Detroit City Councilman Andre Spivey, who also serves as pastor of St. Paul A.M.E. Church on Detroit’s east site, said late Sunday that he had never met the City of God pastor. But concerns about security in places of worship, he said, have seemingly increased in recent months since June’s mass shooting in Charleston, South Carolina.
“It continues to shock me,” Spivey said. “Before June, you saw things like this happen every now and then. But now it seems every week something happens at a church.”
In the wake of the Charleston shooting that left nine dead, many Detroit pastors said they planned to beef up security at their places of worship. In June, the Rev. Larry L. Simmons of Baber Memorial A.M.E. Church in northwest Detroit said he was one of them.
“Unfortunately, we had an incident about a year ago at another church in Brightmoor,” Simmons said, referring to a shooting outside the Citadel of Praise Church in July. In that incident, an off-duty police officer serving as a church security guard fatally shot an ax-wielding man who was later determined to be mentally impaired.

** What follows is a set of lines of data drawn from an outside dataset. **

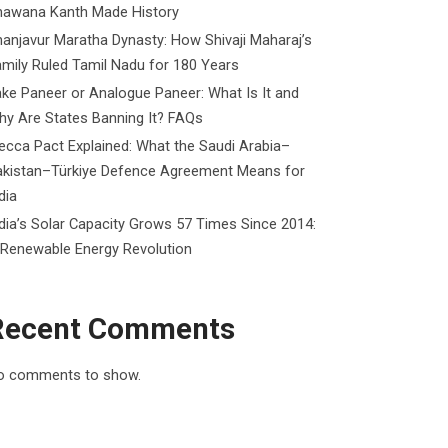
hawana Kanth Made History
anjavur Maratha Dynasty: How Shivaji Maharaj’s
mily Ruled Tamil Nadu for 180 Years
ke Paneer or Analogue Paneer: What Is It and
y Are States Banning It? FAQs
cca Pact Explained: What the Saudi Arabia–
akistan–Türkiye Defence Agreement Means for
dia
dia’s Solar Capacity Grows 57 Times Since 2014:
 Renewable Energy Revolution
Recent Comments
o comments to show.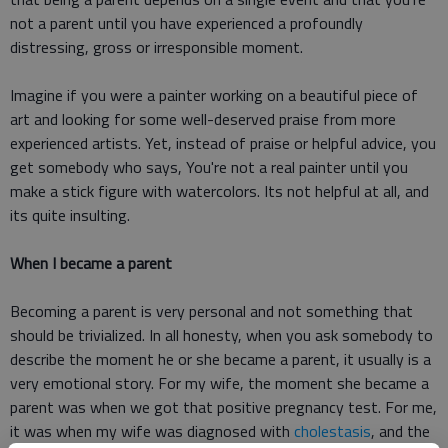
not a parent until you have experienced a profoundly
distressing, gross or irresponsible moment.
Imagine if you were a painter working on a beautiful piece of
art and looking for some well-deserved praise from more
experienced artists. Yet, instead of praise or helpful advice, you
get somebody who says, You're not a real painter until you
make a stick figure with watercolors. Its not helpful at all, and
its quite insulting.
When I became a parent
Becoming a parent is very personal and not something that
should be trivialized. In all honesty, when you ask somebody to
describe the moment he or she became a parent, it usually is a
very emotional story. For my wife, the moment she became a
parent was when we got that positive pregnancy test. For me,
it was when my wife was diagnosed with
cholestasis
, and the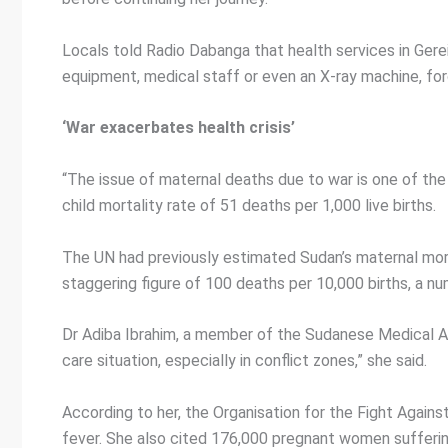
Locals told Radio Dabanga that health services in Gereid
equipment, medical staff or even an X-ray machine, forc
‘War exacerbates health crisis’
“The issue of maternal deaths due to war is one of the 
child mortality rate of 51 deaths per 1,000 live births.
The UN had previously estimated Sudan’s maternal morta
staggering figure of 100 deaths per 10,000 births, a
Dr Adiba Ibrahim, a member of the Sudanese Medical Ass
care situation, especially in conflict zones,” she said.
According to her, the Organisation for the Fight Aga
fever. She also cited 176,000 pregnant women sufferin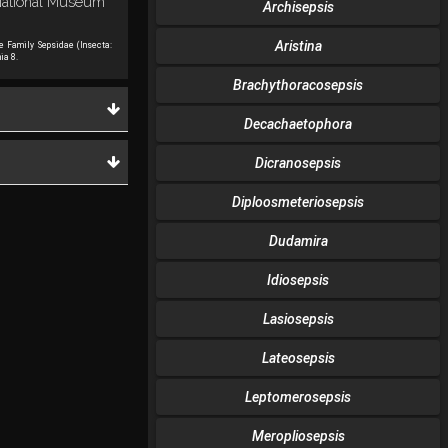
n National Museum
Archisepsis
Aristina
he Family Sepsidae (Insecta:
ia 8.
Brachythoracosepsis
Decachaetophora
Dicranosepsis
Diploosmeteriosepsis
Dudamira
Idiosepsis
Lasiosepsis
Lateosepsis
Leptomerosepsis
Meropliosepsis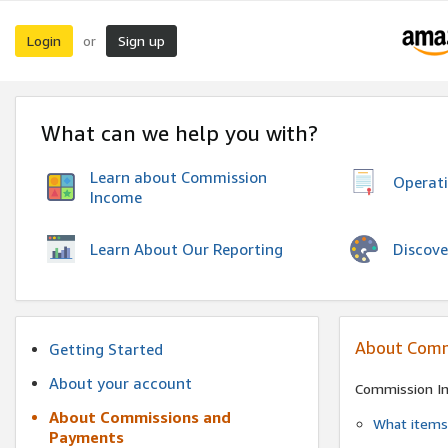
Login
Sign up
or
What can we help you with?
Learn about Commission
Operat
Income
Discove
Learn About Our Reporting
About Comm
Getting Started
About your account
Commission I
About Commissions and
What items 
Payments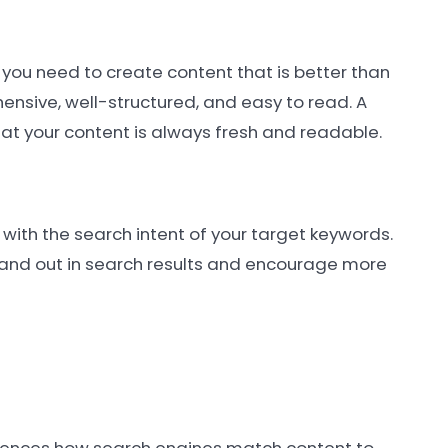
 you need to create content that is better than
ensive, well-structured, and easy to read. A
at your content is always fresh and readable.
with the search intent of your target keywords.
tand out in search results and encourage more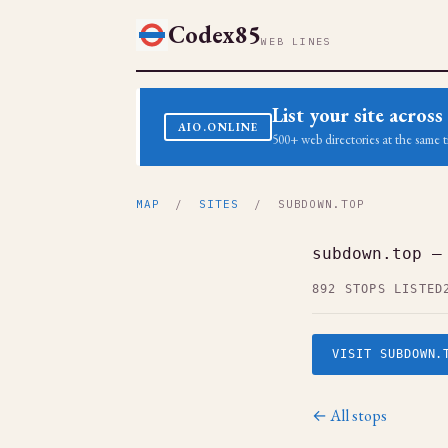
Codex85
WEB LINES
List your site acro
AIO.ONLINE
500+ web directories at the same t
MAP
/
SITES
/ SUBDOWN.TOP
subdown.top —
892 STOPS LISTED
VISIT SUBDOWN.
← All stops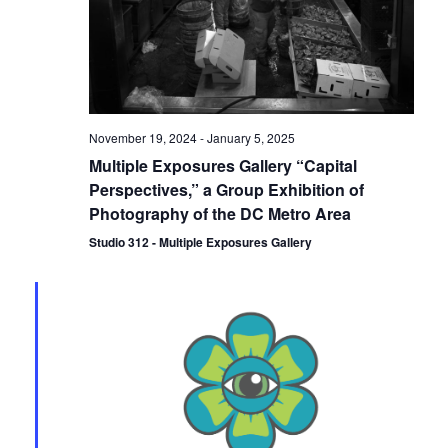
November 19, 2024
-
January 5, 2025
Multiple Exposures Gallery “Capital
Perspectives,” a Group Exhibition of
Photography of the DC Metro Area
Studio 312 - Multiple Exposures Gallery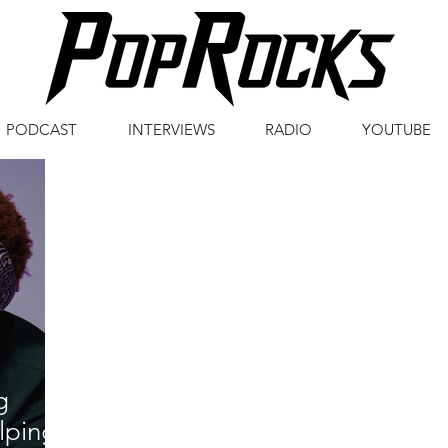
PODCAST
INTERVIEWS
RADIO
YOUTUBE
g
lping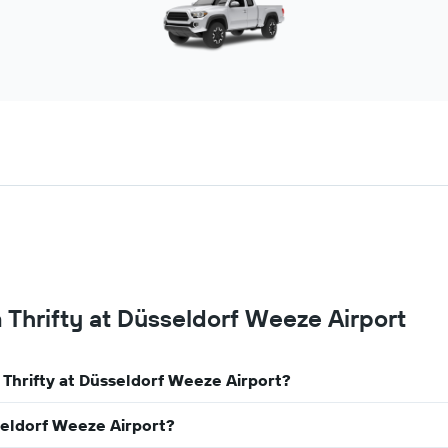
 Thrifty at Düsseldorf Weeze Airport
 Thrifty at Düsseldorf Weeze Airport?
sseldorf Weeze Airport?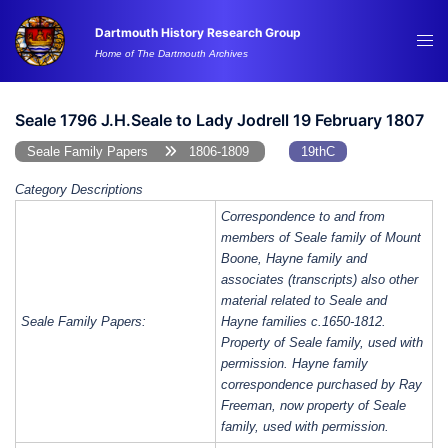
Skip
Dartmouth History Research Group
to
Tog
Home of The Dartmouth Archives
content
me
Seale 1796 J.H.Seale to Lady Jodrell 19 February 1807
Seale Family Papers
1806-1809
19thC
Category Descriptions
Correspondence to and from
members of Seale family of Mount
Boone, Hayne family and
associates (transcripts) also other
material related to Seale and
Seale Family Papers:
Hayne families c.1650-1812.
Property of Seale family, used with
permission. Hayne family
correspondence purchased by Ray
Freeman, now property of Seale
family, used with permission.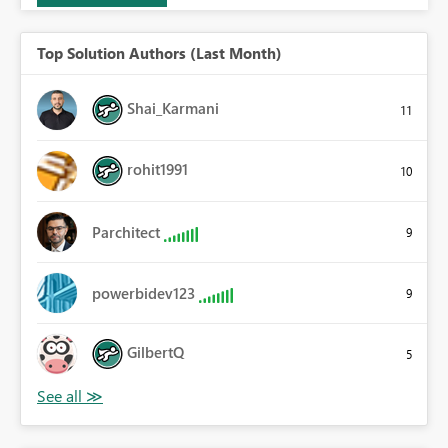
Top Solution Authors (Last Month)
Shai_Karmani
11
rohit1991
10
Parchitect
9
powerbidev123
9
GilbertQ
5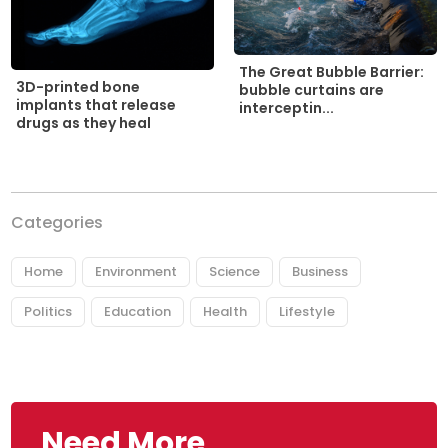
The Great Bubble Barrier:
3D-printed bone
bubble curtains are
implants that release
interceptin...
drugs as they heal
Categories
Home
Environment
Science
Business
Politics
Education
Health
Lifestyle
Need More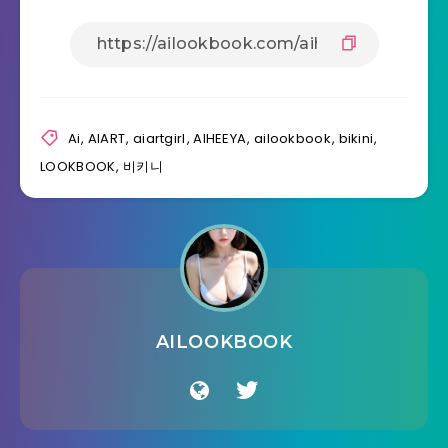
Ai
,
AIART
,
aiartgirl
,
AIHEEYA
,
ailookbook
,
bikini
,
LOOKBOOK
,
비키니
AILOOKBOOK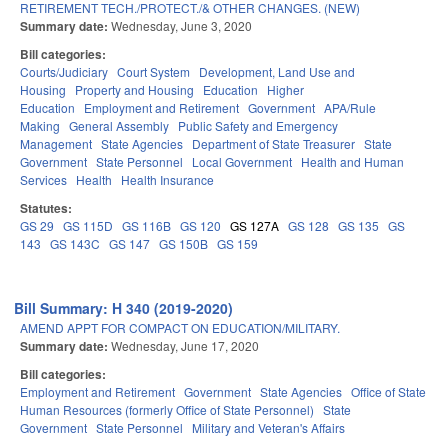
RETIREMENT TECH./PROTECT./& OTHER CHANGES. (NEW)
Summary date:
Wednesday, June 3, 2020
Bill categories:
Courts/Judiciary
Court System
Development, Land Use and
Housing
Property and Housing
Education
Higher
Education
Employment and Retirement
Government
APA/Rule
Making
General Assembly
Public Safety and Emergency
Management
State Agencies
Department of State Treasurer
State
Government
State Personnel
Local Government
Health and Human
Services
Health
Health Insurance
Statutes:
GS 29
GS 115D
GS 116B
GS 120
GS 127A
GS 128
GS 135
GS
143
GS 143C
GS 147
GS 150B
GS 159
Bill Summary: H 340 (2019-2020)
AMEND APPT FOR COMPACT ON EDUCATION/MILITARY.
Summary date:
Wednesday, June 17, 2020
Bill categories:
Employment and Retirement
Government
State Agencies
Office of State
Human Resources (formerly Office of State Personnel)
State
Government
State Personnel
Military and Veteran's Affairs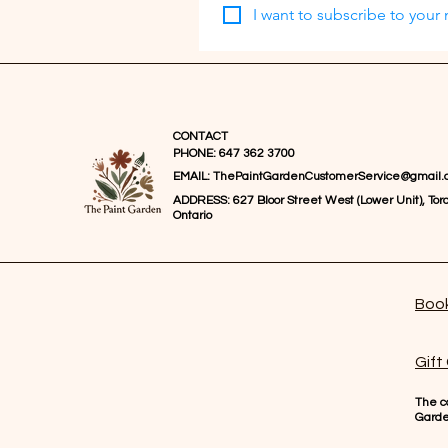
I want to subscribe to your m
CONTACT
PHONE: 647 362 3700
EMAIL:
ThePaintGardenCustomerService@gmail.
ADDRESS: 627 Bloor Street West (Lower Unit), Toro
Ontario
Book
Gift
The co
Gard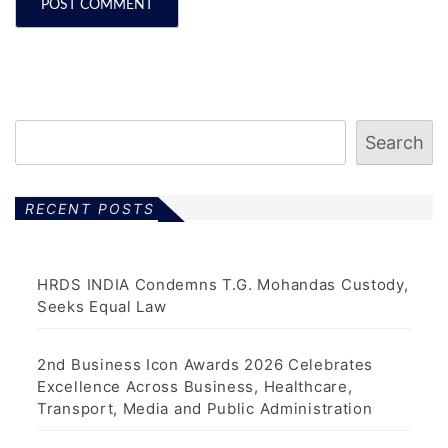
Search
RECENT POSTS
HRDS INDIA Condemns T.G. Mohandas Custody,
Seeks Equal Law
2nd Business Icon Awards 2026 Celebrates
Excellence Across Business, Healthcare,
Transport, Media and Public Administration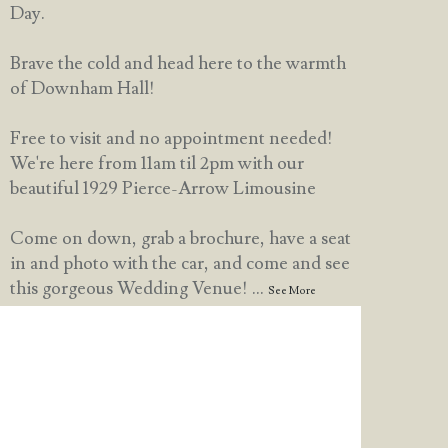
Day.
Brave the cold and head here to the warmth
of Downham Hall!
Free to visit and no appointment needed!
We're here from 11am til 2pm with our
beautiful 1929 Pierce-Arrow Limousine
Come on down, grab a brochure, have a seat
in and photo with the car, and come and see
this gorgeous Wedding Venue!
...
See More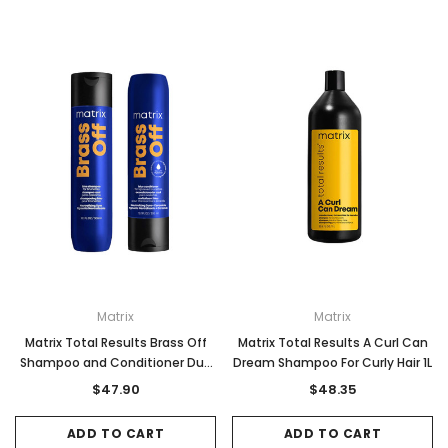
Matrix
Matrix
Matrix Total Results Brass Off
Matrix Total Results A Curl Can
Shampoo and Conditioner Duo
Dream Shampoo For Curly Hair 1L
Pack 300ml
$47.90
$48.35
ADD TO CART
ADD TO CART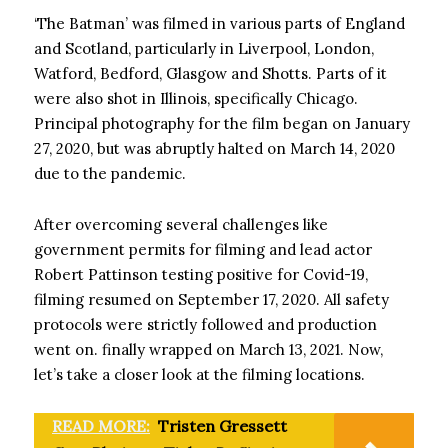
‘The Batman’ was filmed in various parts of England
and Scotland, particularly in Liverpool, London,
Watford, Bedford, Glasgow and Shotts. Parts of it
were also shot in Illinois, specifically Chicago.
Principal photography for the film began on January
27, 2020, but was abruptly halted on March 14, 2020
due to the pandemic.
After overcoming several challenges like
government permits for filming and lead actor
Robert Pattinson testing positive for Covid-19,
filming resumed on September 17, 2020. All safety
protocols were strictly followed and production
went on. finally wrapped on March 13, 2021. Now,
let’s take a closer look at the filming locations.
READ MORE:
Tristen Gressett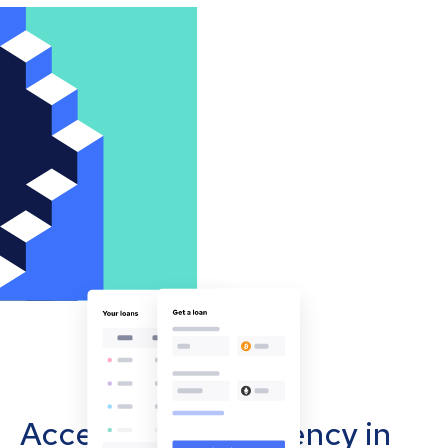
Accept cryptocurrency in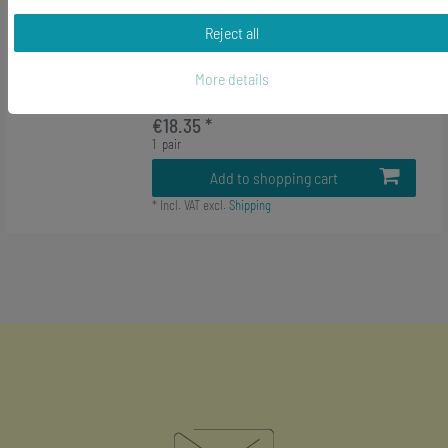
-27%
Pool Billiard Cuff Links Cufflinks
Miniblings Ball Black 8 With Round
Reject all
Ball Box
More details
RRP €24.99
€18.35 *
1
pair
Add to shopping cart
*
Incl. VAT
excl.
Shipping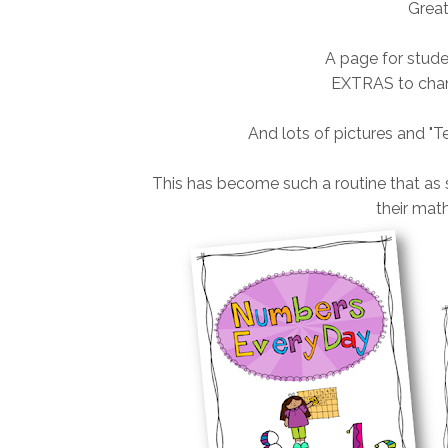
Great
A page for stud
EXTRAS to chan
And lots of pictures and "T
This has become such a routine that as 
their math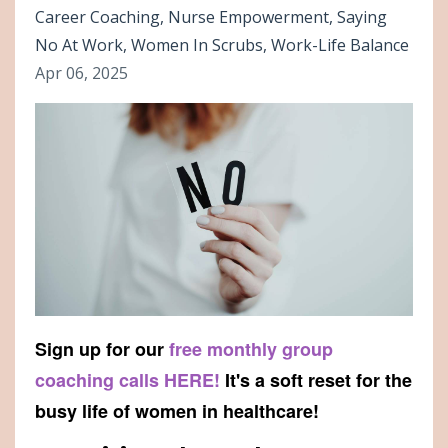
Career Coaching
Nurse Empowerment
Saying
No At Work
Women In Scrubs
Work-Life Balance
Apr 06, 2025
Sign up for our
free monthly group
coaching calls HERE!
It's a soft reset for the
busy life of women in healthcare!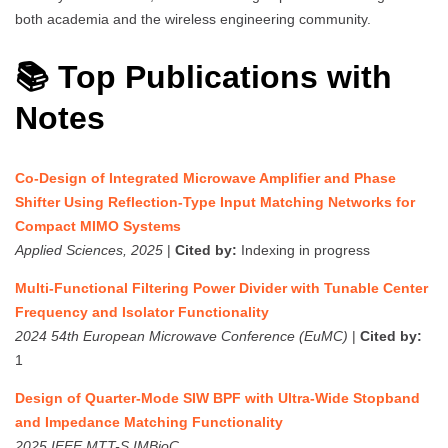
both academia and the wireless engineering community.
📚 Top Publications with
Notes
Co-Design of Integrated Microwave Amplifier and Phase
Shifter Using Reflection-Type Input Matching Networks for
Compact MIMO Systems
Applied Sciences, 2025
|
Cited by:
Indexing in progress
Multi-Functional Filtering Power Divider with Tunable Center
Frequency and Isolator Functionality
2024 54th European Microwave Conference (EuMC)
|
Cited by:
1
Design of Quarter-Mode SIW BPF with Ultra-Wide Stopband
and Impedance Matching Functionality
2025 IEEE MTT-S IMBioC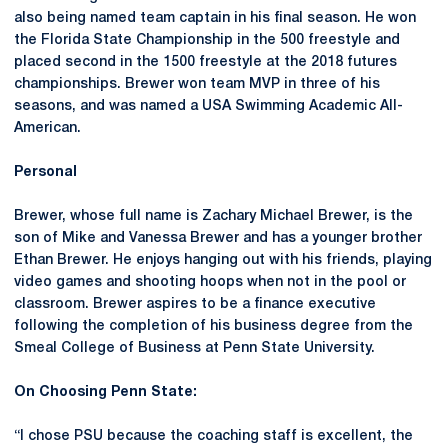
also being named team captain in his final season. He won
the Florida State Championship in the 500 freestyle and
placed second in the 1500 freestyle at the 2018 futures
championships. Brewer won team MVP in three of his
seasons, and was named a USA Swimming Academic All-
American.
Personal
Brewer, whose full name is Zachary Michael Brewer, is the
son of Mike and Vanessa Brewer and has a younger brother
Ethan Brewer. He enjoys hanging out with his friends, playing
video games and shooting hoops when not in the pool or
classroom. Brewer aspires to be a finance executive
following the completion of his business degree from the
Smeal College of Business at Penn State University.
On Choosing Penn State:
“I chose PSU because the coaching staff is excellent, the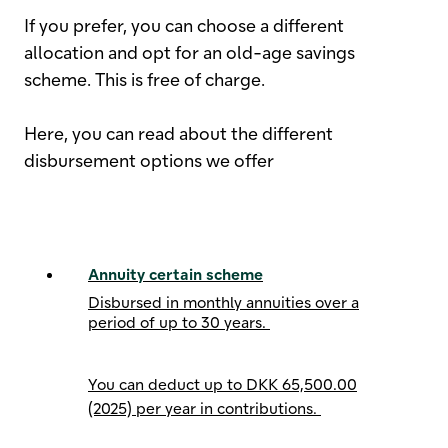
If you prefer, you can choose a different
allocation and opt for an old-age savings
scheme. This is free of charge.
Here, you can read about the different
disbursement options we offer
Annuity certain scheme
Disbursed in monthly annuities over a
period of up to 30 years.
You can deduct up to
DKK 65,500.00
(2025) per year
in contributions.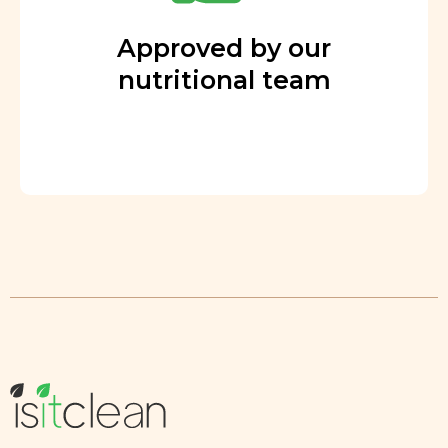
Approved by our
nutritional team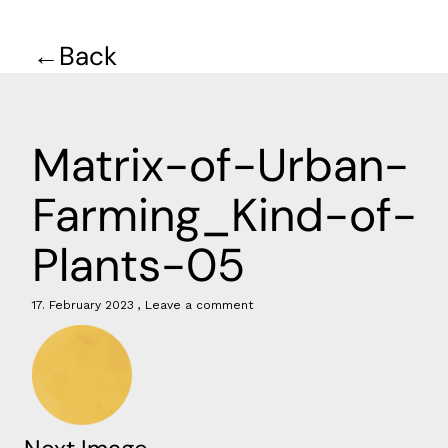
Back
Matrix-of-Urban-
Farming_Kind-of-
Plants-05
17. February 2023
Leave a comment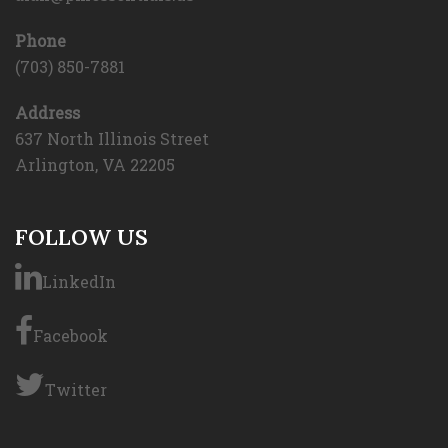
Phone
(703) 850-7881
Address
637 North Illinois Street
Arlington, VA 22205
FOLLOW US
LinkedIn
Facebook
Twitter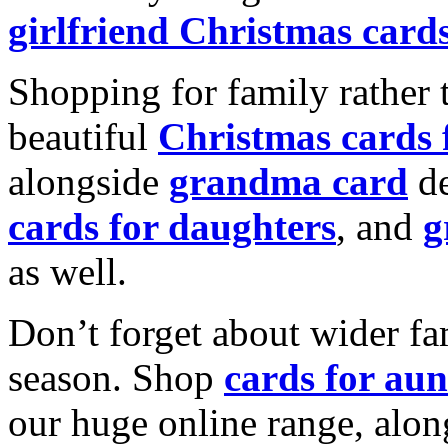
girlfriend Christmas card
Shopping for family rather 
beautiful
Christmas cards
alongside
grandma card
de
cards for daughters
, and
g
as well.
Don’t forget about wider fam
season. Shop
cards for aun
our huge online range, alon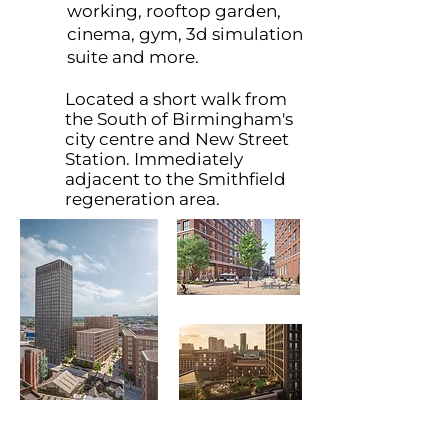
working, rooftop garden,
cinema, gym, 3d simulation
suite and more.
Located a short walk from
the South of Birmingham's
city centre and New Street
Station. Immediately
adjacent to the Smithfield
regeneration area.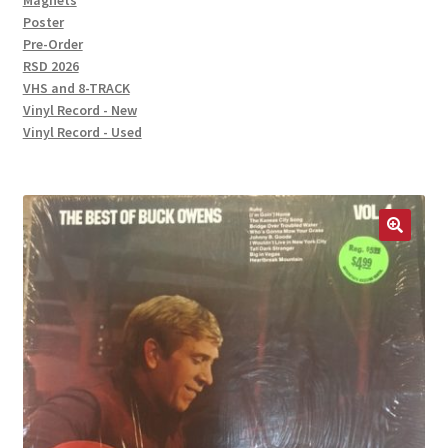
Magnets
Poster
Pre-Order
RSD 2026
VHS and 8-TRACK
Vinyl Record - New
Vinyl Record - Used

“That incident alerted us that our security was not right,” Simmons said. “But how do you make a place that’s open to the public completely secure? You can’t.”
Spivey said Sunday he worries over the direction churches are being pushed in as they attempt to make their congregations safer.
“Thinking far out about it, I do hope the church does not become a place where you have security like an airport,” he said. “My concern is churches are becoming a place where you can no longer welcome people freely. And that shouldn’t happen.”